• [EXERCISE]:
Please read the records below and return each line holding the string "niet".
┄┄┄┄┄┄┄┄┄┄┄┄┄┄┄┄┄┄┄┄
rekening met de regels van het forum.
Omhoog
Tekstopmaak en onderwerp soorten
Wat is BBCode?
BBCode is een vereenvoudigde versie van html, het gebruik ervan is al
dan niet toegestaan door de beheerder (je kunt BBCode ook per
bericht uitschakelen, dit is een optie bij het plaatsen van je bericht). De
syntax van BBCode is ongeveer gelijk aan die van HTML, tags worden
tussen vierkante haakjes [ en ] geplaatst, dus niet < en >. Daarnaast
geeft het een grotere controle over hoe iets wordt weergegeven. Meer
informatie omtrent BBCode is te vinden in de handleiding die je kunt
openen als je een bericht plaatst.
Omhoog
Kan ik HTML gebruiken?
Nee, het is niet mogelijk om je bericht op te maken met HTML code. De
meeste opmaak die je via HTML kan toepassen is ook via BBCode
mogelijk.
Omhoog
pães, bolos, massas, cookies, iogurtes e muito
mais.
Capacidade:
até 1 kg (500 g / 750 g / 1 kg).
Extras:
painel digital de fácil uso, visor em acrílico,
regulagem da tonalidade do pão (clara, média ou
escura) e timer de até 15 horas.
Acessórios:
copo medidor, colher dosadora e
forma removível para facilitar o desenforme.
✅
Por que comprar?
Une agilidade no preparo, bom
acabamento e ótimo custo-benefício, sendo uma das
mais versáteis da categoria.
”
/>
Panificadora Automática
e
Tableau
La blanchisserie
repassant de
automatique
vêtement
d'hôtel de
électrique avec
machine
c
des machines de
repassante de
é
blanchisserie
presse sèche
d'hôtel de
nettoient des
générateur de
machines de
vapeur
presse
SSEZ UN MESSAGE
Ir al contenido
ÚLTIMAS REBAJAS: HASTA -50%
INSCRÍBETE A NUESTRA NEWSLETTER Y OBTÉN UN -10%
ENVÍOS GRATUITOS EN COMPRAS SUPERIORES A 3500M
┄┄┄┄┄┄┄┄┄┄┄┄┄┄┄┄┄┄┄┄
• [SOLUTION]:
dan niet toegestaan door de beheerder (je kunt BBCode ook per
tussen vierkante haakjes [ en ] geplaatst, dus niet < en >. Daarnaast
Nee, het is niet mogelijk om je bericht op te maken met HTML code. De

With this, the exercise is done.